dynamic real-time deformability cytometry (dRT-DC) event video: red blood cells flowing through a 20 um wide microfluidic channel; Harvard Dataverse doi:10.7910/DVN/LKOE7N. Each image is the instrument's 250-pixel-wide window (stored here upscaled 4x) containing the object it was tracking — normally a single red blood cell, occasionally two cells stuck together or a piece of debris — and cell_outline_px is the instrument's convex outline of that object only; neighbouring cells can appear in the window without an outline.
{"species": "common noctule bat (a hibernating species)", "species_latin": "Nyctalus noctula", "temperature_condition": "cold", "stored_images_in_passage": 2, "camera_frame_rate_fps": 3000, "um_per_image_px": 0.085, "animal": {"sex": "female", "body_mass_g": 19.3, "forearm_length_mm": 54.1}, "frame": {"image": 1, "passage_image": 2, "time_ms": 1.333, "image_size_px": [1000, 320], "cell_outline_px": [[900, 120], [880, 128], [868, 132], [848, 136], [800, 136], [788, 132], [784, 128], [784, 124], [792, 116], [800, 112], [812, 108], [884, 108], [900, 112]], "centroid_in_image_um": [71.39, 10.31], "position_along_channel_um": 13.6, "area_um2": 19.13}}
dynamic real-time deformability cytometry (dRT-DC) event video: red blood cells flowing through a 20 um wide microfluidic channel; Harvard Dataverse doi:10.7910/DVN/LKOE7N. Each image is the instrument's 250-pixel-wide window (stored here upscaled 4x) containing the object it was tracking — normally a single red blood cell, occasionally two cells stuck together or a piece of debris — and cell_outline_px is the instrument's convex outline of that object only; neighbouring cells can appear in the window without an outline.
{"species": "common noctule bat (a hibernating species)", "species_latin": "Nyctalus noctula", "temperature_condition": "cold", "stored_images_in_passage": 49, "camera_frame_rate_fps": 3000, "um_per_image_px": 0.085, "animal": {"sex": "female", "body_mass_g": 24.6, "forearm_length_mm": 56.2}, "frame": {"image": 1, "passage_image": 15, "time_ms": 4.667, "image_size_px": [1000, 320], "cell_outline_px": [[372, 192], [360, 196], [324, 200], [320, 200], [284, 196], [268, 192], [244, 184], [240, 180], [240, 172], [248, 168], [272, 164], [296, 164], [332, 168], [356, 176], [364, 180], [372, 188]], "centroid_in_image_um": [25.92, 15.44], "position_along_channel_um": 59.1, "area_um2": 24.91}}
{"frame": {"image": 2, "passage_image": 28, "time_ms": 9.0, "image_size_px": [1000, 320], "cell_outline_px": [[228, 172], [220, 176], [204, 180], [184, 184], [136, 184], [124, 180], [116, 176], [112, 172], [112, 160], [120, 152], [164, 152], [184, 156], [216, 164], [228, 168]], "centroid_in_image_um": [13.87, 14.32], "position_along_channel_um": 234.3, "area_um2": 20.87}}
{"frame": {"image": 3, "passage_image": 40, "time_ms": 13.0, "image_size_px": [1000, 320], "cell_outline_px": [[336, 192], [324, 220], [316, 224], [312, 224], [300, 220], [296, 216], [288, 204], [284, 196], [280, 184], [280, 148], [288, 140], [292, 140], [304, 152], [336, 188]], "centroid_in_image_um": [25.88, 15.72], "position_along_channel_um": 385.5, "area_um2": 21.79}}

▶ GIVEN TASK
Using the data above, output each line exactly.

▶ CORRECT RESULT
dynamic real-time deformability cytometry (dRT-DC) event video: red blood cells flowing through a 20 um wide microfluidic channel; Harvard Dataverse doi:10.7910/DVN/LKOE7N. Each image is the instrument's 250-pixel-wide window (stored here upscaled 4x) containing the object it was tracking — normally a single red blood cell, occasionally two cells stuck together or a piece of debris — and cell_outline_px is the instrument's convex outline of that object only; neighbouring cells can appear in the window without an outline.
{"species": "common noctule bat (a hibernating species)", "species_latin": "Nyctalus noctula", "temperature_condition": "cold", "stored_images_in_passage": 2, "camera_frame_rate_fps": 3000, "um_per_image_px": 0.085, "animal": {"sex": "female", "body_mass_g": 19.3, "forearm_length_mm": 54.1}, "frame": {"image": 1, "passage_image": 2, "time_ms": 1.333, "image_size_px": [1000, 320], "cell_outline_px": [[900, 120], [880, 128], [868, 132], [848, 136], [800, 136], [788, 132], [784, 128], [784, 124], [792, 116], [800, 112], [812, 108], [884, 108], [900, 112]], "centroid_in_image_um": [71.39, 10.31], "position_along_channel_um": 13.6, "area_um2": 19.13}}
dynamic real-time deformability cytometry (dRT-DC) event video: red blood cells flowing through a 20 um wide microfluidic channel; Harvard Dataverse doi:10.7910/DVN/LKOE7N. Each image is the instrument's 250-pixel-wide window (stored here upscaled 4x) containing the object it was tracking — normally a single red blood cell, occasionally two cells stuck together or a piece of debris — and cell_outline_px is the instrument's convex outline of that object only; neighbouring cells can appear in the window without an outline.
{"species": "common noctule bat (a hibernating species)", "species_latin": "Nyctalus noctula", "temperature_condition": "cold", "stored_images_in_passage": 49, "camera_frame_rate_fps": 3000, "um_per_image_px": 0.085, "animal": {"sex": "female", "body_mass_g": 24.6, "forearm_length_mm": 56.2}, "frame": {"image": 1, "passage_image": 15, "time_ms": 4.667, "image_size_px": [1000, 320], "cell_outline_px": [[372, 192], [360, 196], [324, 200], [320, 200], [284, 196], [268, 192], [244, 184], [240, 180], [240, 172], [248, 168], [272, 164], [296, 164], [332, 168], [356, 176], [364, 180], [372, 188]], "centroid_in_image_um": [25.92, 15.44], "position_along_channel_um": 59.1, "area_um2": 24.91}}
{"frame": {"image": 2, "passage_image": 28, "time_ms": 9.0, "image_size_px": [1000, 320], "cell_outline_px": [[228, 172], [220, 176], [204, 180], [184, 184], [136, 184], [124, 180], [116, 176], [112, 172], [112, 160], [120, 152], [164, 152], [184, 156], [216, 164], [228, 168]], "centroid_in_image_um": [13.87, 14.32], "position_along_channel_um": 234.3, "area_um2": 20.87}}
{"frame": {"image": 3, "passage_image": 40, "time_ms": 13.0, "image_size_px": [1000, 320], "cell_outline_px": [[336, 192], [324, 220], [316, 224], [312, 224], [300, 220], [296, 216], [288, 204], [284, 196], [280, 184], [280, 148], [288, 140], [292, 140], [304, 152], [336, 188]], "centroid_in_image_um": [25.88, 15.72], "position_along_channel_um": 385.5, "area_um2": 21.79}}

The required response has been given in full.